We considered densities ranging from about 0.95 to 2.6 g cm−3. Nano-sized cavities begin to nucleate at ~2.6 g cm−3 and the total volume of the cavities increases with decreasing density. At a density of ~1.8 g cm−3, the more volatile elements, such as Na and In, begin to vaporize into the void space in the form of vapor molecules. This results in the coexistence of two phases: an interconnected silicate melt phase and a vapor-like phase. The speciation module of the Universal Molecular Dynamics package41 was used for identifying the vaporized species42. Maximum allowable bond distances were determined from the pair distribution functions43. The volatile species are able to continuously migrate between the void spaces and the silicate melt during the course of the simulation. The predisposition of the volatile species to exist in the vapor phase over the melt phase depends on the degree of volatility of the species and the pressure–temperature conditions. For one individual simulation, the volatilities are exact as they represent the number of atoms that exist in the vapor phase during the simulation time. Performing the simulations with different initial configurations and examining the convergence of the simulations with time gives an estimate of the uncertainties (Supplementary Table 4).

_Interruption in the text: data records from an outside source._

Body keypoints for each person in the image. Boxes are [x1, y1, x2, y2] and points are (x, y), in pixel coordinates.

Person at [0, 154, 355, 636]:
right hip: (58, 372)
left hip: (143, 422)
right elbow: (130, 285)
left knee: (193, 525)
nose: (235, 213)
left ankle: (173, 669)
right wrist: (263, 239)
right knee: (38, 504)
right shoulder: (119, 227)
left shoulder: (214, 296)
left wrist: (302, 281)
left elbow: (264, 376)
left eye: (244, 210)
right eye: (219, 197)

Although a large fraction of the densities in this study corresponds to pressures below 10 kbar, ab initio molecular dynamics simulations are unable to accurately estimate low pressures due to the limitation in the size of the system (i.e., number of atoms) and the relatively short duration of the simulations43,44. Thus, we report the density–temperature conditions, which can be related to pressure through future experimental equation-of-state studies.